Once there I am told that the part for my car is not a stock item and they can order it. It will arrive in five days - on Thursday. Now, I am not particularly happy about that but I don’t really have much of a choice. The morning is whiling away and I don’t know that it will be any better at another store, so I say OK. Thursday it is.
So the customer request was Saturday – today. The Promise date is Thursday. Of course, they had better come through for me on Thursday. I am not particularly happy about not getting the water pump now, but I will really be unhappy if they don’t keep that commitment.
But it would be a big mistake for them to only measure their On Time Delivery to their promise date, and not to my request date. If they were to do that, assuming the water pump is there on Thursday, they would roundly pat themselves on the back for a job well done, completely oblivious to the fact that next time I plan to call around and check with other auto parts places before going to them.
No doubt the auto parts guys would say that my expectation of having every part for every car in stock is unreasonable – and they are probably right. But that doesn’t change the fact that I wanted the part on Saturday but did not get it until Thursday. Whether the company changes its supply chain policies and processes or not it is essential to know whether the current processes are meeting customer needs and expectations.

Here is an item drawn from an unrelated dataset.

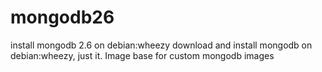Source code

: # mongodb26
install mongodb 2.6 on debian:wheezy
download and install mongodb on debian:wheezy, just it.
Image base for custom mongodb images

If the auto parts guys had metrics telling them they are 99% on time to their promise dates, but only 70% on time to customer requests, there is a possibility of them coming up with process improvements that will increase the 70% rate and satisfy more customers. If they do not measure it, however, and look only at their stellar 99% success rate of the process designed around their internal view of things they are unlikely to even know that they should be thinking about improving their processes.
And in my case, they will never know why I quit shopping at their store and switched to a competitor with better availability. Given their narrow view of things if they think about why they lost me as a customer at all they will probably attribute it to price – I must have found a cheaper competitor. They will never know it was about delivery because their metrics tell them their delivery performance is darn near perfect.
The point is that you have to measure yourself – everything about yourself – through the eyes of the customer. It doesn’t matter whether the customer is reasonable – or even sane. It doesn’t matter if the customer expectations are ridiculous and impossible to meet within the capabilities of your current processes. You are not very likely to put much effort into trying to improve if you think you are perfect.